Building a Serverless Dataset and AI Model Management Tool

11 min readNov 10, 2018

In my last article, I illustrated how we built a completely serverless application for brand detection in videos on the Google Cloud Platform (GCP). This time, I outline how we added an admin tool that lets the operators of the app manage the brand detection engine itself. I would have loved to call it “Episode II: The Server Strikes Back”. But it doesn’t. This is as serverless as the main application.

Motivation

Which serverless GCP product didn’t we use so far? Ah right, Cloud Datastore! So let’s do something with Datastore, shall we?

Admittedly, the reasoning behind that admin tool was somewhat different: When iterating through the training of our brand detection model based on the TensorFlow Object Detection API, we relied on a very hands-on approach. Which is in this case just a euphemism for a lot of manual work…

The Object Detection API gave us a nice and almost easy access to pre-trained neural networks and hence a jump-start to our own brand detection model. However, the training of the models still required a lot of manual effort: managing local conda environments, annotating images by drawing bounding boxes around logos, creating TFRecords data files on our local machines, editing Object Detection API config files, copying files to and from Cloud Storage, launching training and evaluation jobs on Cloud ML Engine, copying files back and forth again, exporting trained models, copying files back and forth again and again, and finally deploying models as a service on Cloud ML Engine.

All in all, a terrible mix of local and cloud-based data storage and code execution, and a lot of typing Cloud SDK commands such as gsutil -m cp ... and gcloud ml-engine jobs submit .... I even created a list of all the necessary commands and their correct order. At some point, I had written a couple of bash scripts to automate at least some of the steps, but still: unacceptably tedious.

The worst thing besides the lousy user experience was, however, the mess it created. If you’re not endowed with an accountant-esque discipline and hence do not embrace thorough bookkeeping (like me), you’ll find yourself quickly juggling a lot of different datasets and model checkpoints, losing track of which model was trained with which dataset, based on which checkpoint for what reason and producing what results. Even worse, as we were lacking a proper checkpoint management, we found ourselves overwriting older model checkpoints with newer ones.
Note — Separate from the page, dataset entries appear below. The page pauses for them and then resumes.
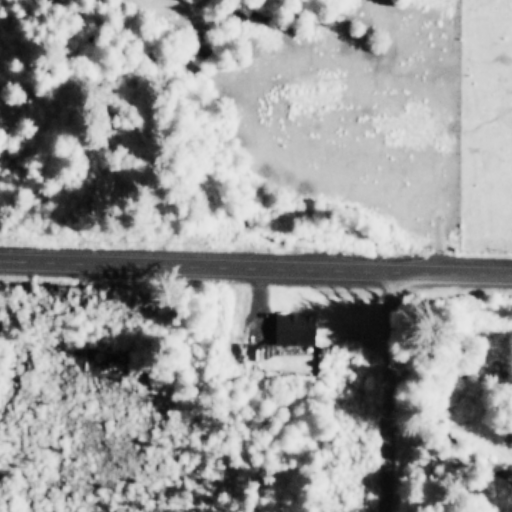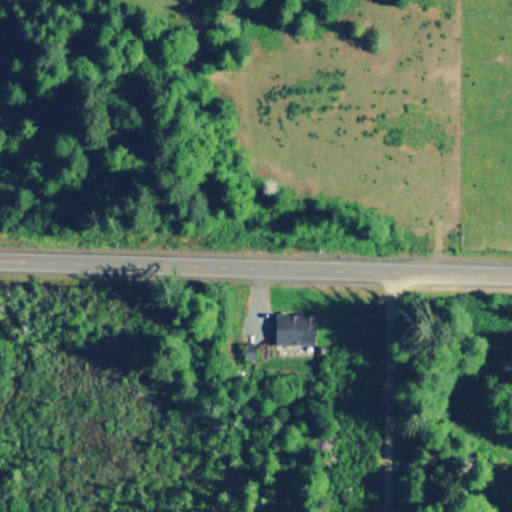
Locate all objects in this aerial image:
road: (256, 262)
building: (295, 327)
road: (413, 388)
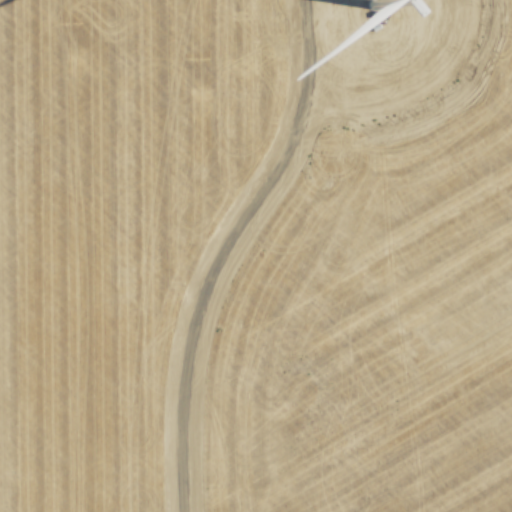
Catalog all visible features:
wind turbine: (379, 3)
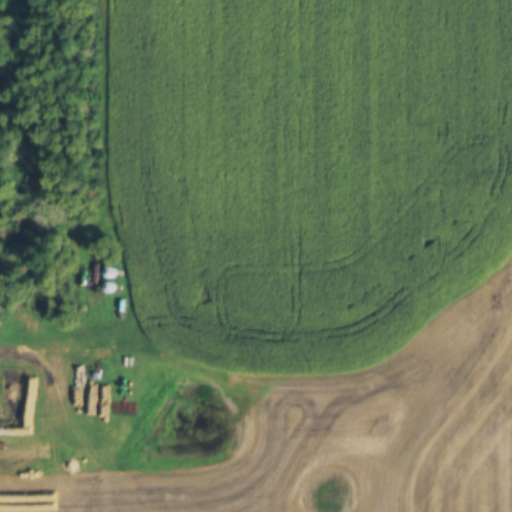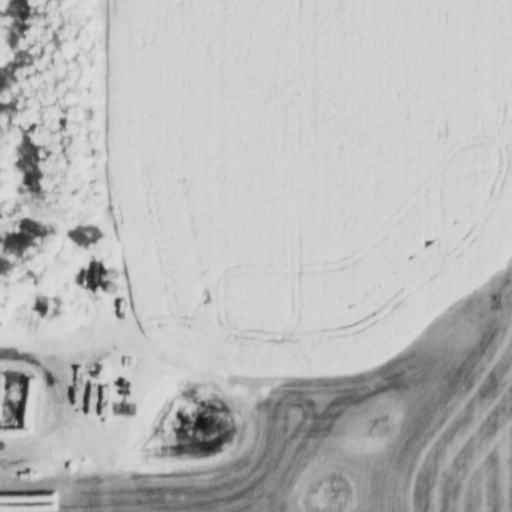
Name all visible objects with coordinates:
building: (110, 271)
road: (100, 418)
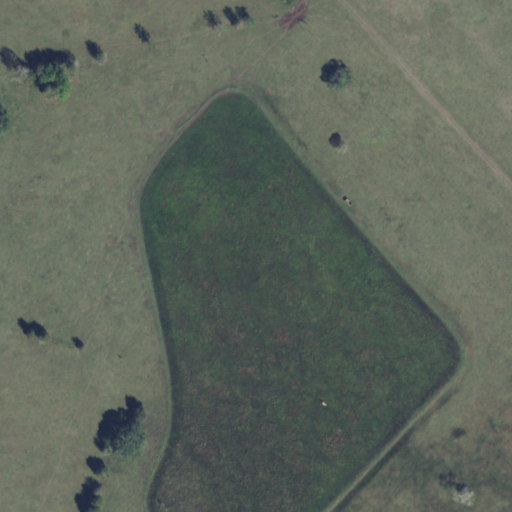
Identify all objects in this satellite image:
road: (400, 63)
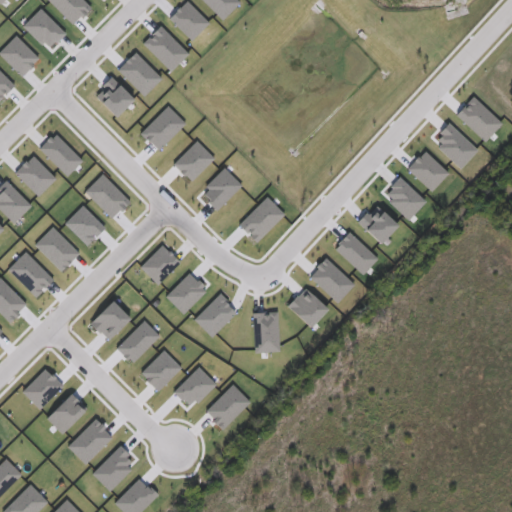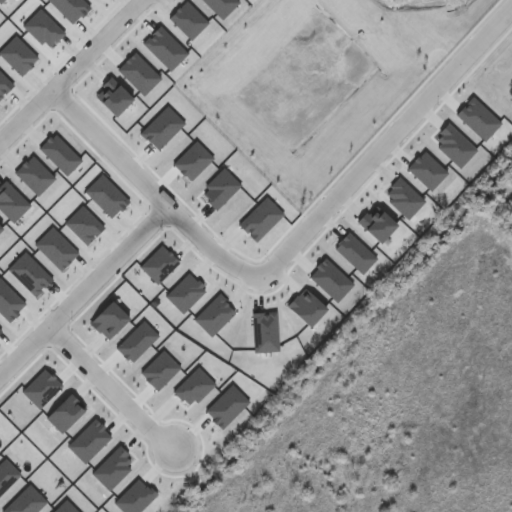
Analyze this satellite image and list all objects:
road: (95, 44)
building: (375, 102)
building: (452, 146)
building: (424, 171)
building: (402, 198)
building: (258, 219)
building: (373, 224)
building: (353, 253)
road: (266, 272)
building: (328, 280)
road: (83, 288)
building: (303, 307)
building: (233, 361)
road: (112, 386)
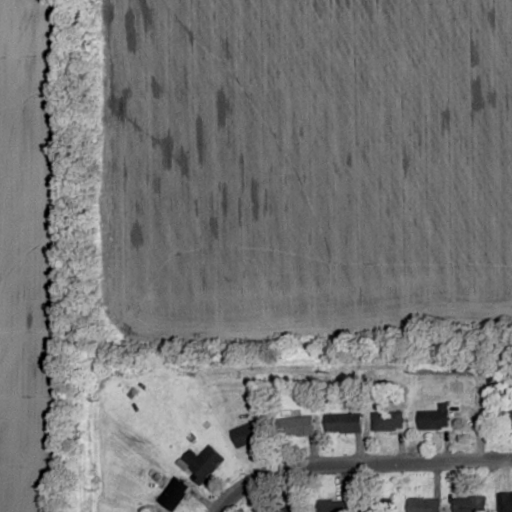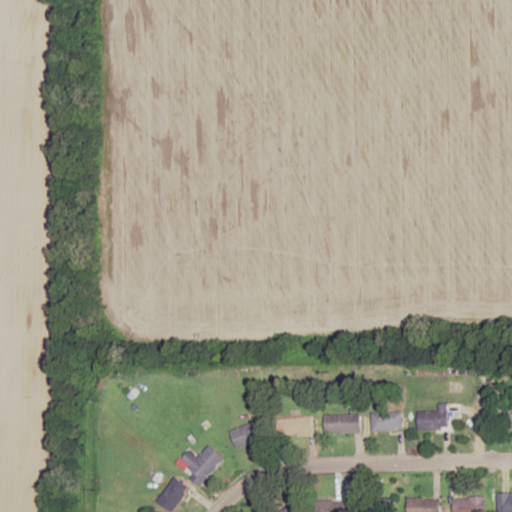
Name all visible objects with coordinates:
building: (508, 417)
building: (436, 418)
building: (389, 420)
building: (344, 422)
building: (298, 426)
building: (248, 434)
building: (204, 462)
road: (356, 465)
building: (175, 494)
building: (424, 504)
building: (470, 504)
building: (332, 505)
building: (378, 505)
building: (288, 509)
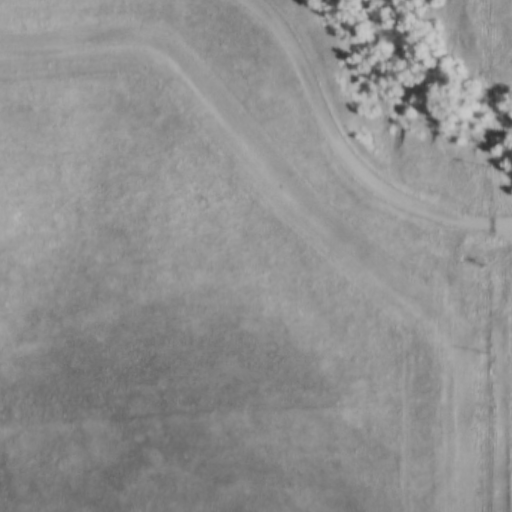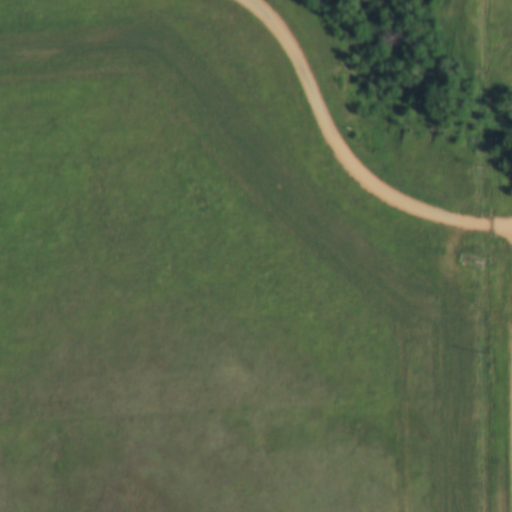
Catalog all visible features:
road: (337, 165)
road: (451, 364)
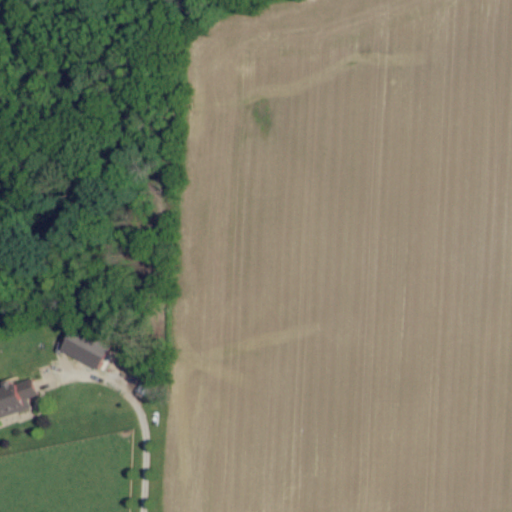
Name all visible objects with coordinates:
building: (91, 349)
building: (19, 399)
road: (141, 418)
No reproducibility, no traceability. And certainly far away from best practice.

As a GCP evangelist (yeah, I hate that expression, too, but look: pun ahead!), in such situations, I often ask myself WWGD (what would Google do)? Well, I guess they would probably let machines do the annoying stuff and automate humdrum things away. And wrap everything into a proper app. So, what would it take to app-ify this whole process of handling data and models?

The Requirements

To be more precise, we wanted our admin tool to allow us to

upload and annotate training data;
build TFRecords datasets;
launch training jobs on Cloud ML Engine;
deploy models to the Cloud ML Engine service;
keep track of the model checkpoint history and hierarchy;
have a cloud-only solution with a browser-based UI.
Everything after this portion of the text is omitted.